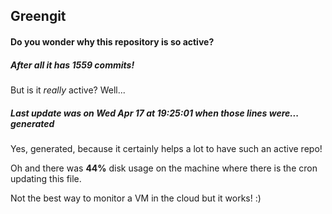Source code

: ## Greengit

#### Do you wonder why this repository is so active?

##### After all it has 1559 commits!

But is it *really* active? Well...

##### Last update was on Wed Apr 17 at 19:25:01 when those lines were... generated

Yes, generated, because it certainly helps a lot to have such an active repo!

Oh and there was **44%** disk usage on the machine
where there is the cron updating this file.

Not the best way to monitor a VM in the cloud but it works! :)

## Problem statement
Copy all of the material above without changing a single character, and leave the picture out.

## Exercise answer
Source code

: ## Greengit

#### Do you wonder why this repository is so active?

##### After all it has 1559 commits!

But is it *really* active? Well...

##### Last update was on Wed Apr 17 at 19:25:01 when those lines were... generated

Yes, generated, because it certainly helps a lot to have such an active repo!

Oh and there was **44%** disk usage on the machine
where there is the cron updating this file.

Not the best way to monitor a VM in the cloud but it works! :)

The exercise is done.